In her rather effusive declaration (quoted at the top of page 4 of the complaint), she explained that the process for stabilizing Coppertone sunscreen in ultraviolet radiation conditions (i.e., out in the sun) “is not, and was never patented by, exclusive to, or invented by, or created by Neutrogena. . . .”
True enough. It actually turns out that L’Oreal owns that patent.
It is in year 16 of its life, and it is a process patent, but L’Oreal of Paris owns it. And L’Oreal’s patent lawyers allege that neither Coppertone, nor Neutrogena have a valid patent license from L’Oreal. Ouch. From the Bloomberg story — a bit, and here is the complaint at law (link is a 7 page PDF file):
. . . .L’Oreal sued Merck & Co., the maker of Coppertone, and Johnson & Johnson, which owns Neutrogena Corp., for patent infringement in federal court in Wilmington, Delaware, on January 27, 2012. . . .
In dispute are parents 5,576,354, issued in November 1996, and 5,587,150, issued in December 1996. Both cover compounds used to block the skin’s exposure to ultraviolet-light damage. . . .
The “acts of infringement have caused and will continue to cause damage to L’Oreal,” the Paris-based company said in court papers. L’Oreal claims it has patented a mixture of compounds that help stabilize its sunscreen. That mixture appears in so- called avobenzone sunscreens and uses the compound octocrylene, according to court papers.

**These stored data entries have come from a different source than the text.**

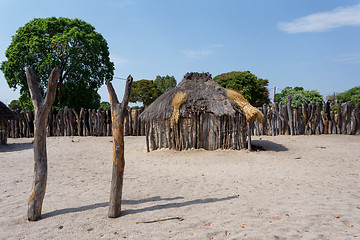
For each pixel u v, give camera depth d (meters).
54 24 22.80
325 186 5.98
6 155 10.76
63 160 9.73
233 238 3.42
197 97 11.27
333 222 3.85
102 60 24.98
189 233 3.62
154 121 11.57
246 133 11.14
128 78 4.36
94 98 28.34
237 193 5.55
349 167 8.04
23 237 3.61
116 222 4.08
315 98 27.08
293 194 5.39
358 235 3.39
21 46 21.59
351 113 15.93
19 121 17.86
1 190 5.87
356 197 5.10
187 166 8.60
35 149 4.31
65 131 17.84
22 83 22.19
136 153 11.45
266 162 9.02
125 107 4.32
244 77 32.81
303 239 3.33
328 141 13.42
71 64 22.59
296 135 15.73
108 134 18.09
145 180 6.83
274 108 16.27
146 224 3.97
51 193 5.64
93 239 3.51
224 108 10.79
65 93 23.78
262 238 3.39
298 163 8.80
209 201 5.04
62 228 3.89
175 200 5.14
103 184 6.41
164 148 11.39
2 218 4.30
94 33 24.39
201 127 11.14
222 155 10.12
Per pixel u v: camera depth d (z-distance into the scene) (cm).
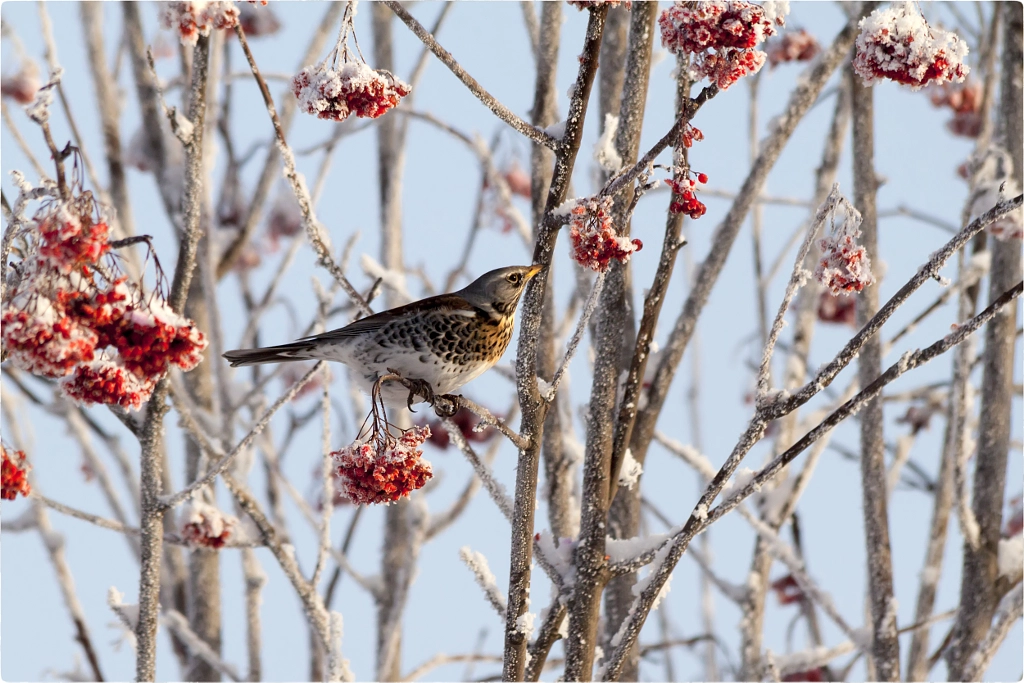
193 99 883
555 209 772
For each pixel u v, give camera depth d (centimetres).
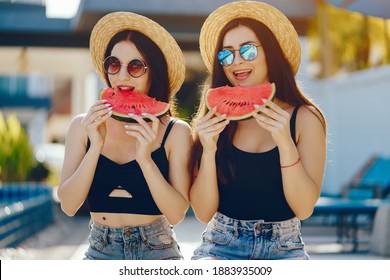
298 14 1167
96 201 317
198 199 316
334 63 1500
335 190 1541
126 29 331
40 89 3091
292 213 314
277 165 308
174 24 1231
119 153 319
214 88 326
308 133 316
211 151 303
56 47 1426
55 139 3384
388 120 1297
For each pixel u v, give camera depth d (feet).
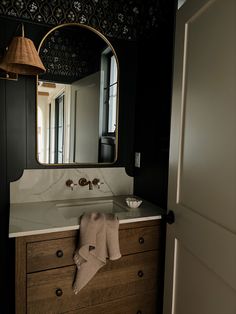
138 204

Last year, L’Oreal earned 2.51 billion euros ($3.29 billion) on revenue of 20.3 billion euros, according to information compiled by Bloomberg. . . .

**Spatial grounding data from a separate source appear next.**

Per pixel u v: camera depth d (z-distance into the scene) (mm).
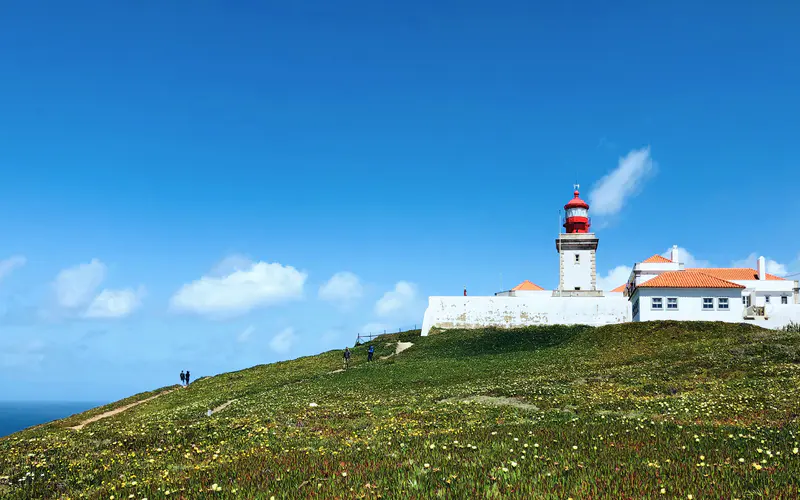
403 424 22984
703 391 29578
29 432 40969
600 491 11195
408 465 14117
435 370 47375
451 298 78125
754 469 12422
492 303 77312
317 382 46781
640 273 88688
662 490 10828
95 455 19547
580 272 85938
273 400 38469
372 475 13258
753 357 38594
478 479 12430
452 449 15789
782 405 23188
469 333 70938
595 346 55219
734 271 91312
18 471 17516
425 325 77250
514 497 11031
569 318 75938
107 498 13398
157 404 51500
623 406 25422
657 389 31609
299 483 13062
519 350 58844
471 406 28062
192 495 12555
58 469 17516
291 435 21500
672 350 46719
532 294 101688
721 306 64312
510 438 17359
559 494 11102
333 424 24328
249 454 17766
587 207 92625
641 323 61469
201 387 58156
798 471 12227
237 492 12500
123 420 41656
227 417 30203
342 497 11648
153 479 15008
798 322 61969
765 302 86625
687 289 64938
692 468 12648
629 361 44469
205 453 18766
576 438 16844
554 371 43156
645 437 16703
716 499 10547
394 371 48500
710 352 43000
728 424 19406
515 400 30344
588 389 32562
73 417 50594
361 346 75000
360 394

It may well turn out to be that both J&J and Merck have developed processes to stabilize their respective sunscreens with octocrylene, in ultraviolet conditions that do not in any way read on, or implicate the L’Oreal patents, but it is clear that the labels of each of their sunscreens list octocrylene as an ingredient.
And so — let’s call this one the “The Son of Sunscreen Battle Royale“! Should be entertaining.
We will keep you slathered in thick white gunk on this, no doubt.